Could 2014 become the "Year of Compliance" for SMEs?

The year 2014 could become the "Year of Compliance" for German SMEs (Mittelstand). "Compliance", i.e. the compliance with laws, regulations and internal standards, should actually be something that is taken for granted. The reality does, however, look rather different. While large businesses like Siemens, MAN, Thyssen-Krupp or Glaxo have implemented compliance systems and control mechanisms at vast expense and with an army of external advisers (and even this has not always had the desired effect), the topic is often still unheard of among SMEs.

This could change during the course of this year. The reason is the suggestion by those German states governed by the SPD (Germany's Social Democratic Party) to introduce a criminal code for juristic entities. The starting point is the determination that, specifically among SMEs, there exists a substantial "prevention deficit". According to the authors of the draft law, while compliance structures may have been introduced by large companies, they are generally lacking across the board when it comes to SMEs. If the proposal becomes law, then not only persons, but also businesses / juristic entities would be subject to criminal prosecution in Germany in future, if employees in managerial positions infringe criminal laws applicable to juristic entities through an act or omission, or if such offences are committed by employees of the entity and management is unable to show that an adequate compliance system is in place to prevent this. Ignorance of the employees' actions would then no longer be an excuse. Adequate organisational or personnel measures would have to be taken to prevent compliance infringements.

For purposes of compliance, not only slush funds, corruption, antitrust infringements and tax offences are relevant, but also a multitude of other actions such as breaches of the law on export controls, data protection law, product safety, health and safety regulations, etc.

The proposed law is intended to apply to juristic entities, being the AG (stock corporation), GmbH (limited liability company), GmbH & Co. KG (limited partnership having a GmbH as a general partner), KG (limited partnership) and OHG (general partnership). It would not, however, apply to individual traders. The catalogue of planned sanctions includes the issuing of warnings, public disclosure, exclusion from public tenders and subsidies, the imposition of fines of 10% of the (group) turnover, and, in case of repeated illegal business dealings, the dissolution of the entity. In the case of minor offences or if and when loss or damage is appropriately compensated, sanctions could exceptionally not be applied, provided that the concerned entity implements a compliance system.

The fact that the criminal code for juristic entities is currently only a proposal should not lead SMEs to believe that there is no need to implement compliance measures at present already: It can be expected that the very discussion of the draft law will lead to stricter scrutiny of companies and to a more consistent application of existing sanctions. This is because under German law the possibility to "penalise" companies already exists in certain instances, such as in relation to antitrust infringements. In terms of capital markets law, fines may also currently already be imposed on entities, with the new EU Market Abuse Directive envisaging significant increases in these fines.

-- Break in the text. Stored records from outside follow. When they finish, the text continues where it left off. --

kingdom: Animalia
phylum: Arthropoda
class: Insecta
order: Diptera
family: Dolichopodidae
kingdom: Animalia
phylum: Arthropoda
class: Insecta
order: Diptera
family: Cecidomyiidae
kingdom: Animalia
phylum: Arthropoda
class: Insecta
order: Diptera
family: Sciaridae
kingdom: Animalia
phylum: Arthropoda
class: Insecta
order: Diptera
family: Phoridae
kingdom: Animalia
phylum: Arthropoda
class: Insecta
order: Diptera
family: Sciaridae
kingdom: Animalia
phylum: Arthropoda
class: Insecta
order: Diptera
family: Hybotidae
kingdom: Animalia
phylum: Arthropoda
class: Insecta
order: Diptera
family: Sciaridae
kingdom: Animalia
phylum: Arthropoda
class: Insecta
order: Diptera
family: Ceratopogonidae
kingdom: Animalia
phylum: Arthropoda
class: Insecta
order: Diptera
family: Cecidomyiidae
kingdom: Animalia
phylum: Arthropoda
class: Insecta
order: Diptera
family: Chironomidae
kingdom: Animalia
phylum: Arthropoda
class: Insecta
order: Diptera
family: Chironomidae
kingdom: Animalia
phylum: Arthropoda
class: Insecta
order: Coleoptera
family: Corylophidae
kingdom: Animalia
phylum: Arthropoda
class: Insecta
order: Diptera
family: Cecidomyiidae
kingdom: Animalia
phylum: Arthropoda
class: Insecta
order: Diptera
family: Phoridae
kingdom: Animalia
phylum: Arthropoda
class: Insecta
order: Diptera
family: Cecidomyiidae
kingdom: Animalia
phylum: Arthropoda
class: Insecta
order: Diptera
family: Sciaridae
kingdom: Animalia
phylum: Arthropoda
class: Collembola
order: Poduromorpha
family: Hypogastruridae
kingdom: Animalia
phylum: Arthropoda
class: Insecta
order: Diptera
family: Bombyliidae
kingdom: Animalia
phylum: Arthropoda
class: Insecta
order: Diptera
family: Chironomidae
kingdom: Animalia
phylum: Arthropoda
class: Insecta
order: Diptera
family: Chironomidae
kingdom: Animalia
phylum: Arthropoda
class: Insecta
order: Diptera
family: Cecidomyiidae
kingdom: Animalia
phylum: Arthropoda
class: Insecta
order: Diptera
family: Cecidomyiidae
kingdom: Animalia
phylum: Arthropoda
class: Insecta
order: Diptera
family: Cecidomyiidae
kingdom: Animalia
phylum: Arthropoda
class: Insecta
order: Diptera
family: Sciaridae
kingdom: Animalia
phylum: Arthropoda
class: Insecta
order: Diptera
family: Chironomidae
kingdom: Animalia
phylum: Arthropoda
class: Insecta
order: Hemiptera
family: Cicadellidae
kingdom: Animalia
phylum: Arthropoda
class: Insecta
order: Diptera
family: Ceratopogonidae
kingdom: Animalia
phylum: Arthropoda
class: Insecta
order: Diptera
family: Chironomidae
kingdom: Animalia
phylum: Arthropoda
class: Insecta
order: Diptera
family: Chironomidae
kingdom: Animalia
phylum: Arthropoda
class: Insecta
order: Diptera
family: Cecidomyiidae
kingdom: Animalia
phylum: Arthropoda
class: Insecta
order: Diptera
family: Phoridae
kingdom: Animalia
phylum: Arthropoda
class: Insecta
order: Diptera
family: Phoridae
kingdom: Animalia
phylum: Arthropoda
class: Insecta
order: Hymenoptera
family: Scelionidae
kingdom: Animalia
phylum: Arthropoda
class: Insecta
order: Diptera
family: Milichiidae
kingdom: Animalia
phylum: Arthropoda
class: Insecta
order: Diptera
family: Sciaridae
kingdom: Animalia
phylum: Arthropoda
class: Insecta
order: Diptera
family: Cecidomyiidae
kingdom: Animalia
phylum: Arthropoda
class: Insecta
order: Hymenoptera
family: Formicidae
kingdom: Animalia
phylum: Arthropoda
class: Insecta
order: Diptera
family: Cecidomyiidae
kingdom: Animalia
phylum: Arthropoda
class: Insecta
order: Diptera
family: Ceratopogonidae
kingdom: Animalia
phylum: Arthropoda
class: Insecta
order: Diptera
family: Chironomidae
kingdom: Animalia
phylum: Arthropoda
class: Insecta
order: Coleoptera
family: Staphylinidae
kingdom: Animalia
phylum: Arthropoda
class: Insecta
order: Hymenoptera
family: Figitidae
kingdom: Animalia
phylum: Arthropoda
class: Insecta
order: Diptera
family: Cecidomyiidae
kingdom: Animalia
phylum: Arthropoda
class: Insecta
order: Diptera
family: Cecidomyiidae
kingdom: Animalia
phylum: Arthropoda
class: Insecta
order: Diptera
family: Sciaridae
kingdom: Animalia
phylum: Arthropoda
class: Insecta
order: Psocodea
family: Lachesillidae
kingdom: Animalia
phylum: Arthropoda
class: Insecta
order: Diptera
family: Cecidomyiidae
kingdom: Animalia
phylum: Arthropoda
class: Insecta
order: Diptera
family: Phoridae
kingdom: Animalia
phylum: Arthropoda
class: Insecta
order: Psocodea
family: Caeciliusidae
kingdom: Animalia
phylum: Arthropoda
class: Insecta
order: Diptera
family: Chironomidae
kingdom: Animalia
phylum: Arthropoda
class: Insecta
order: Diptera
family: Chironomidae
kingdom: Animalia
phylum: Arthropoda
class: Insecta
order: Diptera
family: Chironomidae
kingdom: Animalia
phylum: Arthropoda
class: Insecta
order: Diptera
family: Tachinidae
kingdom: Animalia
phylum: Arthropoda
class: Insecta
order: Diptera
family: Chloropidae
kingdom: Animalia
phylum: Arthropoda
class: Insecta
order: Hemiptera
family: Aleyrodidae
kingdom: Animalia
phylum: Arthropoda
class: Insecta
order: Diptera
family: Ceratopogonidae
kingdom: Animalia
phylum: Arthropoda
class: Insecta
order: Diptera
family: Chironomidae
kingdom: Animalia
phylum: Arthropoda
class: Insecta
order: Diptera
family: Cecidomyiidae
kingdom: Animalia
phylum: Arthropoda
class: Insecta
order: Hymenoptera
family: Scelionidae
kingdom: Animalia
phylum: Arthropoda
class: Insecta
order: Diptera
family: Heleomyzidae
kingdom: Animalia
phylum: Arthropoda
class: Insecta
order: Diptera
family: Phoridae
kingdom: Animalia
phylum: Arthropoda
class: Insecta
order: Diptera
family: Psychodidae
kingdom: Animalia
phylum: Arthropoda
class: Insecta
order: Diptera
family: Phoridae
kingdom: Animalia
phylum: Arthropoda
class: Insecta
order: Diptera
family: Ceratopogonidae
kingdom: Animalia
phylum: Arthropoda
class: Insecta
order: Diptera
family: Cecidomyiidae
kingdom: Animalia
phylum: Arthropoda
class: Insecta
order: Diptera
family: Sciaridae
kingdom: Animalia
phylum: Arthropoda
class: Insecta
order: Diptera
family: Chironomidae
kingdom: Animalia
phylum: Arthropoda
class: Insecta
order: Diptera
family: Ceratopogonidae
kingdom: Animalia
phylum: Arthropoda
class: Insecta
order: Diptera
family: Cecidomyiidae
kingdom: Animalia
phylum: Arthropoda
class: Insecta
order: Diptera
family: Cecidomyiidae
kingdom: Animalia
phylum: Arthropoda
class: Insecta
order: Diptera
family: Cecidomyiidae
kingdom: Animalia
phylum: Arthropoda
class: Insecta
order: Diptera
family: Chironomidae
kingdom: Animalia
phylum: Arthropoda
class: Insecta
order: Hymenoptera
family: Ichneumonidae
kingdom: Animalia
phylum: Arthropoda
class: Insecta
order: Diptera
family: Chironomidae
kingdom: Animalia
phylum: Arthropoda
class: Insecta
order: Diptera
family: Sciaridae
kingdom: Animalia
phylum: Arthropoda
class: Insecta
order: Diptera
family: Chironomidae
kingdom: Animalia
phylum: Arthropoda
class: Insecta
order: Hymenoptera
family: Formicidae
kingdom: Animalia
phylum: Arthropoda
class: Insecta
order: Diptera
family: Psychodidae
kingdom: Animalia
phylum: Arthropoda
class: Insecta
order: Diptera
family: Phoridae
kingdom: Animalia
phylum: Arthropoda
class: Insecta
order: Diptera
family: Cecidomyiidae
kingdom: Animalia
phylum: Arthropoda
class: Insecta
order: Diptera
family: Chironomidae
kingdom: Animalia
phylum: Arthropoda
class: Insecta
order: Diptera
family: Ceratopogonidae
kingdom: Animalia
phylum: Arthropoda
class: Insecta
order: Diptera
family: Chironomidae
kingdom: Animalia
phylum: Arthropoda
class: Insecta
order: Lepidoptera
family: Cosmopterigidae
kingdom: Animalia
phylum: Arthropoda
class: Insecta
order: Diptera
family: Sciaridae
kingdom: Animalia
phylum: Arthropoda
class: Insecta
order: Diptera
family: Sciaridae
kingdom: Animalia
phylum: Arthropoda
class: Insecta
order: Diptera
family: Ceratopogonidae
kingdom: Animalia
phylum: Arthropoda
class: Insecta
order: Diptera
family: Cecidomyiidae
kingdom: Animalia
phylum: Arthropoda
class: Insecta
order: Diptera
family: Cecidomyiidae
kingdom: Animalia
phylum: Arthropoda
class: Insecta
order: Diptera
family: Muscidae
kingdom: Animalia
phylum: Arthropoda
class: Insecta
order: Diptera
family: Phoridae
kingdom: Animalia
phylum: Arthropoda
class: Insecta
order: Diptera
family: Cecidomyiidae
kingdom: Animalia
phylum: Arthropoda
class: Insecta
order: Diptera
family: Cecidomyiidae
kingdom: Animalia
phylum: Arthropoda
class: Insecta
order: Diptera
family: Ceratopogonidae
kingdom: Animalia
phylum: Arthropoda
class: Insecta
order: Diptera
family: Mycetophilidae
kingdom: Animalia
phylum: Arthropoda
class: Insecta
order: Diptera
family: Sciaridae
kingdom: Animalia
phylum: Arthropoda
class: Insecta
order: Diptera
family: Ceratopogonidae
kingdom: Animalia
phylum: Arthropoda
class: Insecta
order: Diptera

And under § 130 of the German Law on Regulatory Offences (OWiG; Ordnungswidrigkeitengesetz), an offence is committed by anyone who, "as the owner of a business or enterprise, intentionally or negligently fails to take such supervisory measures as are required to prevent infringements of obligations within the business or enterprise, the breach of which is subject to a penalty or fine", if an infringement is committed that could have been prevented or made substantially more difficult to commit, had proper supervision been exercised. Although fines of up to EUR 10,000,000 may be imposed under this provision today already, it is largely unknown among SMEs due to the fact that § 130 OWiG is, amongst other things, only applied in 5-8% of all cases in which the conditions for its application are satisfied. This should change by the mere fact of the further discussion of the proposed new criminal code.

Note should also be taken of the decision of the Regional Court of Munich of 10 December 2013 (5 HKO 1387/10). In terms of this decision, a first in German history, the court held former advisory board member (Vorstand) Mr. Heinz-Joachim Neubürger of German company Siemens liable to pay damages in the amount of EUR 15,000,000 to his previous employer (Siemens), on account of him having failed to ensure that a functional compliance system was implemented at Siemens. As a consequence of this failure, bribes could and were paid to certain persons to secure lucrative orders for Siemens. Although this happened without the knowledge of Mr. Neubürger, he lost the case - simply on account of his failure to implement a compliance system which would have prevented the unlawful conduct.  

There is accordingly more than one reason for SMEs to eliminate any prevailing "prevention deficits" as quickly as possible, and to implement a functioning compliance system. The consequences of a failure to do so are simply too harsh - whether for the individuals involved, and / or for the concerned entity.